Macrofoto’s van Vliegers en Kruipers in Nederland
In Nederland komen er zo’n 35.000 soorten insecten voor. Met een insect bedoelen we een ongewerveld diertje dat altijd drie paar pootjes heeft, uit drie delen bestaat (Kop, borst en achterlijf) en meestal vleugels heeft. Voorbeeld is een mier, mug, vlieg en wesp, maar ook kevers.
In Nederland komen ongeveer 4.000 soorten kevers voor. Een kenmerk van een kever is, dat bij deze soorten insecten de voorste vleugels veranderd zijn in harde schilden die de achtervleugels bedekken. Hierdoor zijn ze minder behendig met vliegen.
Eén van de meest in het oog springende kevers is het Vliegend Hert, het grootste insect dat in Nederland voorkomt. Het mannetje kan wel 9 cm lang worden. Deze kever is inmiddels heel zeldzaam geworden in Nederland. Zijn naam dankt de kever aan zijn enorme kaken. Bij de mannetjes hebben die kaken de vorm van het gewei van een edelhert. Ze kunnen met deze grote kaken alleen imponeren, maar geen schade toebrengen aan tegenstanders.

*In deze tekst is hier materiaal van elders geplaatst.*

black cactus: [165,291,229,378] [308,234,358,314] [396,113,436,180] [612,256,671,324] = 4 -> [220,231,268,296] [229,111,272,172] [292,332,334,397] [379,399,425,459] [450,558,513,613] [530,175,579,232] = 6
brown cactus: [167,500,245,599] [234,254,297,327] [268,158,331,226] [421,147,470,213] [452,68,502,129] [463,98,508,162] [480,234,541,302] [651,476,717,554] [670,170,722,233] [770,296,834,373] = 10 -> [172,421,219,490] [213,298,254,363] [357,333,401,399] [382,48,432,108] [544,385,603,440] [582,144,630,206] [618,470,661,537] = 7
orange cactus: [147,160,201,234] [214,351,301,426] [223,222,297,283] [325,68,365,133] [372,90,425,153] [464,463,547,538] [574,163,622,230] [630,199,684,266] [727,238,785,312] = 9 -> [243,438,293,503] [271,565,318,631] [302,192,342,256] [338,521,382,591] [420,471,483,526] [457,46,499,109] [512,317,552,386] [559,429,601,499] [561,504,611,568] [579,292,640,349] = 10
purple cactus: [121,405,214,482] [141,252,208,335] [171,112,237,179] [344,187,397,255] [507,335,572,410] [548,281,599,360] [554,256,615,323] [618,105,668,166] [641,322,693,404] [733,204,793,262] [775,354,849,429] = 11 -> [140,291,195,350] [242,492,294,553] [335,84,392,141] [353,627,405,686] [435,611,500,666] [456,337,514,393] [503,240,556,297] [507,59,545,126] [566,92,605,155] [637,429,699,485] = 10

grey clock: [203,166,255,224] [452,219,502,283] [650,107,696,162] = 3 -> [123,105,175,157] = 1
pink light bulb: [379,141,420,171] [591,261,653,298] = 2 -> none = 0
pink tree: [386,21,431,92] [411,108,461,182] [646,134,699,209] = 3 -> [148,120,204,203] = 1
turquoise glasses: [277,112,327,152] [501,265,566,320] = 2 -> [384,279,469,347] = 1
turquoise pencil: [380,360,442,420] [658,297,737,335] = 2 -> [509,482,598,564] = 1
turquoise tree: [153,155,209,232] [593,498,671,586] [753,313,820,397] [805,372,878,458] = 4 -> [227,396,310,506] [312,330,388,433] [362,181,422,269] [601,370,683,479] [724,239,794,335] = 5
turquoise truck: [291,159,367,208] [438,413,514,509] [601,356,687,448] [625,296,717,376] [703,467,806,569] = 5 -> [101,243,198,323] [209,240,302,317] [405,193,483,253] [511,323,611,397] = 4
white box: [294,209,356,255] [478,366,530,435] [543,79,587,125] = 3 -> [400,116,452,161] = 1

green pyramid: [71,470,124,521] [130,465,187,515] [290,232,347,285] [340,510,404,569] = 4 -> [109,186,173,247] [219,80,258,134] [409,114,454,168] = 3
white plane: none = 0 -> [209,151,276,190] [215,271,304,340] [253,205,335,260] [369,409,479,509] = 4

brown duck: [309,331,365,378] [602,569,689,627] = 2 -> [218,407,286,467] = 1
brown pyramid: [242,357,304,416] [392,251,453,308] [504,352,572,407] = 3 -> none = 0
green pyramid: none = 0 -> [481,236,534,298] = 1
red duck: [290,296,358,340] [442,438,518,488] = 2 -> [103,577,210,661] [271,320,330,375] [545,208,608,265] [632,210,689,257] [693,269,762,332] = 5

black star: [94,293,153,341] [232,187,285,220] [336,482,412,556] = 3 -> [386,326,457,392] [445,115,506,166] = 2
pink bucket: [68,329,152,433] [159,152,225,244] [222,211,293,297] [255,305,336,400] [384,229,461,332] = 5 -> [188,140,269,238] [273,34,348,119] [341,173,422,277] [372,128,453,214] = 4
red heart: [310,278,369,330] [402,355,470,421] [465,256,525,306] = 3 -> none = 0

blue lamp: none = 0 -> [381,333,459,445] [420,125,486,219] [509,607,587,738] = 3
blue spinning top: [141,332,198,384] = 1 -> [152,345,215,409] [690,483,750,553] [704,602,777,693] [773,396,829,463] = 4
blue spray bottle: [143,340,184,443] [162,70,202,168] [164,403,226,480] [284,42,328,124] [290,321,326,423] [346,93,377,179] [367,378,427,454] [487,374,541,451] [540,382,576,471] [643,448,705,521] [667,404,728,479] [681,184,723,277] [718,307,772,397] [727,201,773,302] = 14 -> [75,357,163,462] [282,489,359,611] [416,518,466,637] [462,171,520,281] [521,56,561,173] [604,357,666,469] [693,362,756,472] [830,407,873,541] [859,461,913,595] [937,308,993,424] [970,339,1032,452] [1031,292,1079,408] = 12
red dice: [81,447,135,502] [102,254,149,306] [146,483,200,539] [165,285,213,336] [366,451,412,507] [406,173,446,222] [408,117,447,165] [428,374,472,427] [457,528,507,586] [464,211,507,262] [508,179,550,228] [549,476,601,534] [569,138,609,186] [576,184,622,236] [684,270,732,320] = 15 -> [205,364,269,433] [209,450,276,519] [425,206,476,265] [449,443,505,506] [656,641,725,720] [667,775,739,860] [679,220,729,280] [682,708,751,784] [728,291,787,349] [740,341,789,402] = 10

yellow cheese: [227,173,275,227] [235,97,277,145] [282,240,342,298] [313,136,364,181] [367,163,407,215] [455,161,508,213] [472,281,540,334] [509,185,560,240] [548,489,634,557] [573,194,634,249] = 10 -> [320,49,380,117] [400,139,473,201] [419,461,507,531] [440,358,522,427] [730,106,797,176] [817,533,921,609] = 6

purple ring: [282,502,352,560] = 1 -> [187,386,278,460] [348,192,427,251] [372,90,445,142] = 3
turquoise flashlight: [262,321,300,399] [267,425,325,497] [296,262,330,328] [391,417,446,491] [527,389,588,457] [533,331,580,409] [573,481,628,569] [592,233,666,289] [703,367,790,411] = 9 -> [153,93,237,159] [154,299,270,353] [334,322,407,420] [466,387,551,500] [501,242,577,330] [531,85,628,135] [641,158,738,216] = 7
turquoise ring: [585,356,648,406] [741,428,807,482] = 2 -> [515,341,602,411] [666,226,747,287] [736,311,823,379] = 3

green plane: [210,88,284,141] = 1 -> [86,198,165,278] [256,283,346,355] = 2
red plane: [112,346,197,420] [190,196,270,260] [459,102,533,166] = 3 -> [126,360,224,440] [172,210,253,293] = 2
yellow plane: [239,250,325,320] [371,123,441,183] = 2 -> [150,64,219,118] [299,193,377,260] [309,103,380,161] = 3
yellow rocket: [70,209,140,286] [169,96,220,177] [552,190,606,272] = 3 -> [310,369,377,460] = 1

Een heel bekend en fotogeniek lid van de keverfamilie is de Meikever. Een natuurfotograaf die van macrofotografie houdt, kan met zo’n prachtig model zijn of haar kennis en kunde uitleven. Want hoewel ze prachtig zijn, zijn ze tegelijkertijd niet heel makkelijk te fotograferen. De beste kansen maak je in de ochtend, als het nog koel en vochtig is. Dan zijn deze kevers niet erg actief. Het is goed om steeds te beseffen, dat hoewel deze dieren geen hoog knuffelgehalte hebben, ze toch alle respect en compassie verdienen. Kletsnat sproeien is niet diervriendelijk, en koelen/bevriezen/met stikstop bespuiten/vastlijmen van de dieren valt onder de noemer dierenmishandeling.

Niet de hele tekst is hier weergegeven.